===== Provided data =====

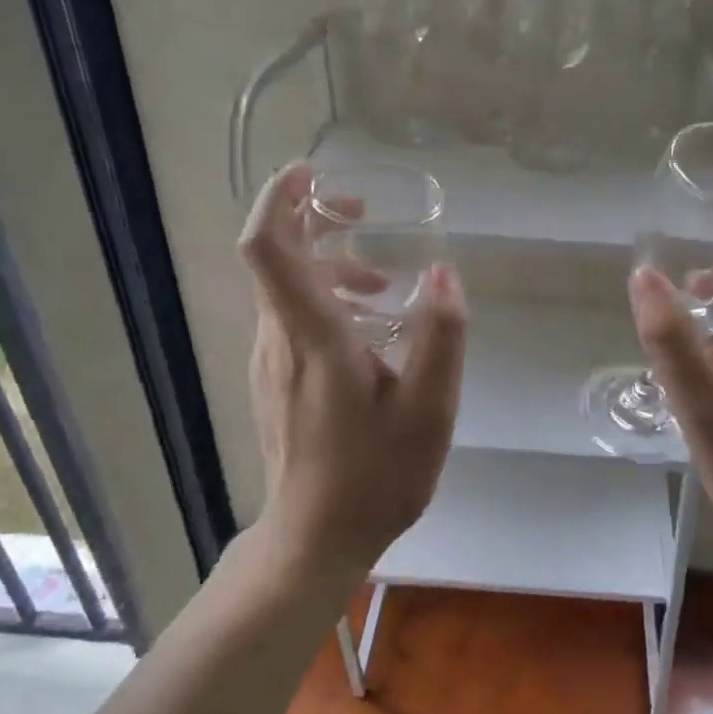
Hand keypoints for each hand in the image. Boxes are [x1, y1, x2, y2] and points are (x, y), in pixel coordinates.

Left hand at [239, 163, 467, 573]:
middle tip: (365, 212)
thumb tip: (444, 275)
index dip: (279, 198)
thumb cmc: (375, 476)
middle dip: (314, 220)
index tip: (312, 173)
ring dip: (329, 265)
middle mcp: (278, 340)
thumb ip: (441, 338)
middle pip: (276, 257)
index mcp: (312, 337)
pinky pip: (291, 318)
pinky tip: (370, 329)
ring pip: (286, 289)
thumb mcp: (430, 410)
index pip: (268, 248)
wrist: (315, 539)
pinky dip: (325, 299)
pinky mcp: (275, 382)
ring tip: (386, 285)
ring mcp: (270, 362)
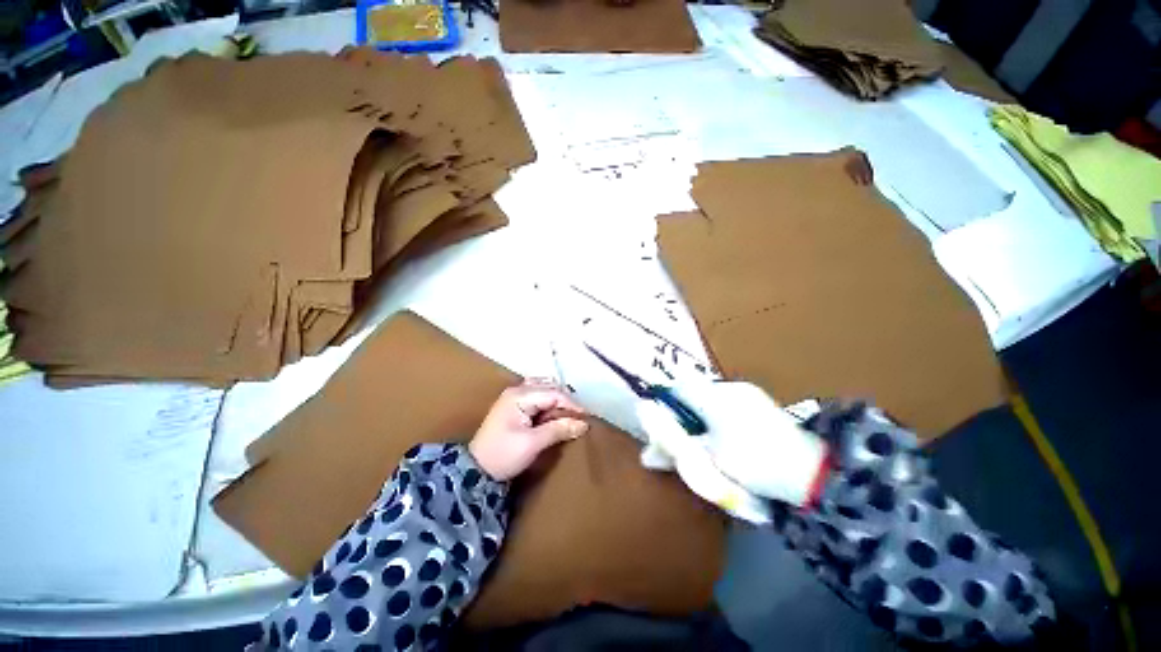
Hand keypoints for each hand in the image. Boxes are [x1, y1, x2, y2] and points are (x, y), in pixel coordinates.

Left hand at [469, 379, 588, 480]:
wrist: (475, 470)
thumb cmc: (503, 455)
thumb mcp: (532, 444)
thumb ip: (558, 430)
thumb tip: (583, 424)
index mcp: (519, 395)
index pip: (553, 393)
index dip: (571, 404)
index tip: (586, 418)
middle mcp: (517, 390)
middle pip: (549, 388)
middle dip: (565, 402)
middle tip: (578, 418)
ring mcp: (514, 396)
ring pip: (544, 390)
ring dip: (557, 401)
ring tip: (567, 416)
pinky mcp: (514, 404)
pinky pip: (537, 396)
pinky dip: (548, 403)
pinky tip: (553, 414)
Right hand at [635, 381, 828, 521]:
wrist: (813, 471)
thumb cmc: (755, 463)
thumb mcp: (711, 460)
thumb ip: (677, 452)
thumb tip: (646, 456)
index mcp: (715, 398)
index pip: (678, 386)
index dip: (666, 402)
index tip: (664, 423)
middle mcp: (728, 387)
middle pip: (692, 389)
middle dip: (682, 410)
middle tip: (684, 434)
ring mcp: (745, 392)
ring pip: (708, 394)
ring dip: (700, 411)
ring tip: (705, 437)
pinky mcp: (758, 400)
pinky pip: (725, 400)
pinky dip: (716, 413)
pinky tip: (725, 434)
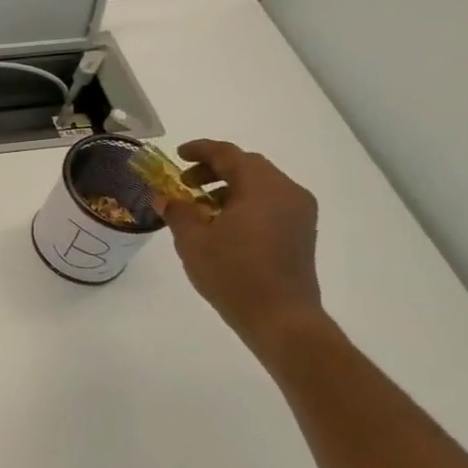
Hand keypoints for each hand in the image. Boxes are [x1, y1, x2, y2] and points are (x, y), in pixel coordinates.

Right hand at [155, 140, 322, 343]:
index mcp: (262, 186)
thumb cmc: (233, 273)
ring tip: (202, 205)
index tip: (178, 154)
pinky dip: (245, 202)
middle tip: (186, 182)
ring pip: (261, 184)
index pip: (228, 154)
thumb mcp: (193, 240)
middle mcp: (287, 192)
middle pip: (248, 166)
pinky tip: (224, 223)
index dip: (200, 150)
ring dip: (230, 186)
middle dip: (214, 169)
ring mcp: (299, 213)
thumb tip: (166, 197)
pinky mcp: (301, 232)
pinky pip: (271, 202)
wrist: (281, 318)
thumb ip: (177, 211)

=====
===== Provided data =====

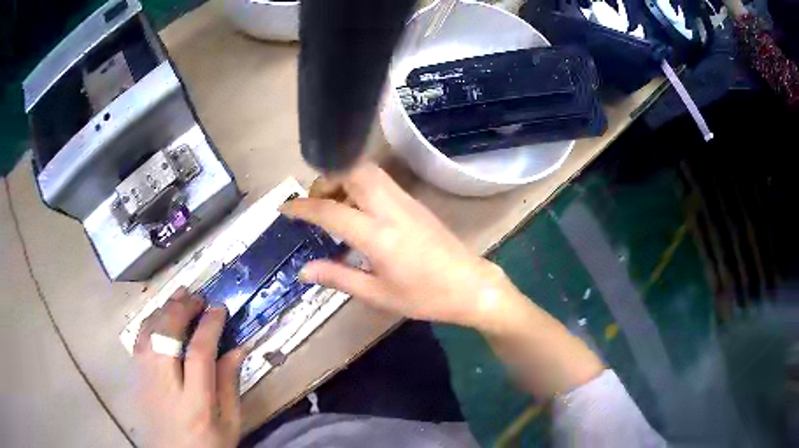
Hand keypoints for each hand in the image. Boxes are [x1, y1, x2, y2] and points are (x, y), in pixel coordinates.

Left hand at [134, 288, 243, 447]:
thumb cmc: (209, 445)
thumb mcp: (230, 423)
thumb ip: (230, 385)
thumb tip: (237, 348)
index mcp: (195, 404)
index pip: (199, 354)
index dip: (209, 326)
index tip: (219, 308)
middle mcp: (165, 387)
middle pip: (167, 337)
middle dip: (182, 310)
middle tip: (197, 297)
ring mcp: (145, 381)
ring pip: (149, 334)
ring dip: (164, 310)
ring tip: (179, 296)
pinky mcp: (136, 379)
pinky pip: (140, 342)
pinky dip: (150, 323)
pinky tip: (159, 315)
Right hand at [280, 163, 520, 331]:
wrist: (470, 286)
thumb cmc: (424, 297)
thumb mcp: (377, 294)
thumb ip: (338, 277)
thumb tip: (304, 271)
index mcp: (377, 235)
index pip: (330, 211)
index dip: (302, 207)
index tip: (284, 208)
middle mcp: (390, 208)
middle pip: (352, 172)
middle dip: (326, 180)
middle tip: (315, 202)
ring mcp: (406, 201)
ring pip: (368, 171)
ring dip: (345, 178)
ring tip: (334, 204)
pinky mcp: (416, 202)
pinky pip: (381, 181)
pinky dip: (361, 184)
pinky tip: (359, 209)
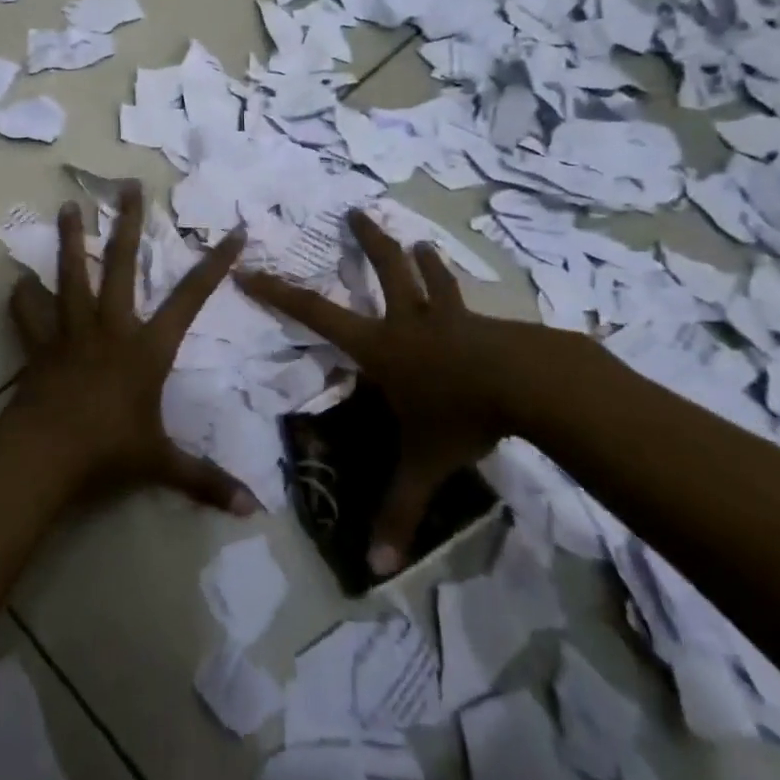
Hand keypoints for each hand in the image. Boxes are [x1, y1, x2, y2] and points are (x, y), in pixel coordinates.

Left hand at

=====

Exercise description.
Using the records above, return verbatim only the part that opens with the line containing "middle mcp: (278, 340)" and closes with the line containing "index dip: (666, 402)"; pictures stay out.

Completed exercise.
middle mcp: (278, 340)
thumb ip: (441, 338)
middle pip: (276, 257)
index mcp: (312, 337)
pinky pip: (291, 318)
pinky tip: (370, 329)
ring pip: (286, 289)
thumb mcp: (430, 410)
index pip: (268, 248)
wrist: (315, 539)
pinky dip: (325, 299)
pinky mcp: (275, 382)
ring tip: (386, 285)
ring mcp: (270, 362)
Hand keypoints for each hand in the image. Boxes are [x1, y1, x2, y2] and points are (x, y), in pixel coordinates.

Left hand at [469, 379, 588, 480]:
wrist: (475, 470)
thumb cmc: (503, 455)
thumb mcp: (532, 444)
thumb ip: (558, 430)
thumb tip: (583, 424)
index mcp: (519, 395)
index pip: (553, 393)
index dip: (571, 404)
index tip: (586, 418)
middle mcp: (517, 390)
middle pip: (549, 388)
middle dip: (565, 402)
middle tip: (578, 418)
ring mcp: (514, 396)
ring pip: (544, 390)
ring dip: (557, 401)
ring tip: (567, 416)
pinky mcp: (514, 404)
pinky pip: (537, 396)
pinky dip: (548, 403)
pinky tip: (553, 414)
Right hand at [635, 381, 828, 521]:
wrist: (813, 471)
thumb cmc: (755, 463)
thumb mcp: (711, 460)
thumb ip: (677, 452)
thumb tip: (646, 456)
index mcp: (715, 398)
index pip: (678, 386)
index dip: (666, 402)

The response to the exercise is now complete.